Search Result for "punctuation": 
Wordnet 3.0

NOUN (3)

1. something that makes repeated and regular interruptions or divisions;

2. the marks used to clarify meaning by indicating separation of words into sentences and clauses and phrases;
[syn: punctuation, punctuation mark]

3. the use of certain marks to clarify meaning of written material by grouping words grammatically into sentences and clauses and phrases;


The Collaborative International Dictionary of English v.0.48:

Punctuation \Punc`tu*a"tion\, n. [Cf. F. ponctuation.] (Gram.) The act or art of punctuating or pointing a writing or discourse; the art or mode of dividing literary composition into sentences, and members of a sentence, by means of points, so as to elucidate the author's meaning. [1913 Webster] Note: Punctuation, as the term is usually understood, is chiefly performed with four points: the period [.], the colon [:], the semicolon [;], and the comma [,]. Other points used in writing and printing, partly rhetorical and partly grammatical, are the note of interrogation [?], the note of exclamation [!], the parentheses [()], the dash [--], and brackets []. It was not until the 16th century that an approach was made to the present system of punctuation by the Manutii of Venice. With Caxton, oblique strokes took the place of commas and periods. [1913 Webster]
WordNet (r) 3.0 (2006):

punctuation n 1: something that makes repeated and regular interruptions or divisions 2: the marks used to clarify meaning by indicating separation of words into sentences and clauses and phrases [syn: punctuation, punctuation mark] 3: the use of certain marks to clarify meaning of written material by grouping words grammatically into sentences and clauses and phrases
Moby Thesaurus II by Grady Ward, 1.0:

36 Moby Thesaurus words for "punctuation": alphabet, ampersand, angle brackets, apostrophe, braces, colon, comma, dash, decimal point, diacritical mark, diagonal, dot, ellipsis, end stop, exclamation mark, full stop, hyphen, letter, parens, parentheses, period, point, punctuation marks, question mark, quotation marks, quotes, reference, reference mark, semicolon, single quotes, solidus, stop, tittle, virgule, writing system, written character
Bouvier's Law Dictionary, Revised 6th Ed (1856):

PUNCTUATION, construction.
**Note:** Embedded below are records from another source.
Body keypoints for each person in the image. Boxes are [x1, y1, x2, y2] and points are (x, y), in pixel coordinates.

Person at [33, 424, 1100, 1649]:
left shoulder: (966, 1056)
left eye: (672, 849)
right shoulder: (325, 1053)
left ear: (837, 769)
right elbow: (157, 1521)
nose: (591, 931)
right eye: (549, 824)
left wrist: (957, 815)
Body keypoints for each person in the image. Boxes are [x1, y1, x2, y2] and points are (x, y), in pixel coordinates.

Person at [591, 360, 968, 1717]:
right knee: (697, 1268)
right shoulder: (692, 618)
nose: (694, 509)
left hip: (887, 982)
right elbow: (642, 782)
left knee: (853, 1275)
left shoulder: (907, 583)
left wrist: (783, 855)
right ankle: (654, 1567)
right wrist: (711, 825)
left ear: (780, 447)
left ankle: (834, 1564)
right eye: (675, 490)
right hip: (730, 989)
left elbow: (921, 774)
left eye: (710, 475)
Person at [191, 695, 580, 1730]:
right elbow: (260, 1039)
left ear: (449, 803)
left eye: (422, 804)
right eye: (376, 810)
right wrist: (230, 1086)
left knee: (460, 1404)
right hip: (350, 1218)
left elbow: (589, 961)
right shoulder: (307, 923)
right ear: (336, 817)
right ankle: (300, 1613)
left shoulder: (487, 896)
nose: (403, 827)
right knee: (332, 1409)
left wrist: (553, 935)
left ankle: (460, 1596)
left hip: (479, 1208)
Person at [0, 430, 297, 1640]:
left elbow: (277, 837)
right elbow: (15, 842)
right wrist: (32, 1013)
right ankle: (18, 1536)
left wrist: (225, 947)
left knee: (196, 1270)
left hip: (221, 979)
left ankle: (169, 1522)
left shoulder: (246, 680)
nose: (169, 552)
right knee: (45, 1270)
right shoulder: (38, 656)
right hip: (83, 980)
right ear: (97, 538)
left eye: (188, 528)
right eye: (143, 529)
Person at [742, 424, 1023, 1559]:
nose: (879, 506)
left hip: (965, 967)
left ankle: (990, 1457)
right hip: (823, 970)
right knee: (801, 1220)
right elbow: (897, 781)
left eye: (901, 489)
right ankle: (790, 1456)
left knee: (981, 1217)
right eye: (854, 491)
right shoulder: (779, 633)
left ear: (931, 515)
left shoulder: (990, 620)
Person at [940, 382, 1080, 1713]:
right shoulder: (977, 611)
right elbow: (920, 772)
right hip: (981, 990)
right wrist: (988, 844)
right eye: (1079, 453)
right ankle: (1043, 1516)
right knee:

The act or method of placing points (q.v.) in a written or printed instrument. 2. By the word point is here understood all the points in grammar, as the comma, the semicolon, the colon, and the like. 3. All such instruments are to be construed without any regard to the punctuation; and in a case of doubt, they ought to be construed in such a manner that they may have some effect, rather than in one in which they would be nugatory. Vide Toull. liv. 3, t. 2, c. 5, n. 430; 4 T. R. 65; Barringt. on the Stat. 394, n. Vide article Points.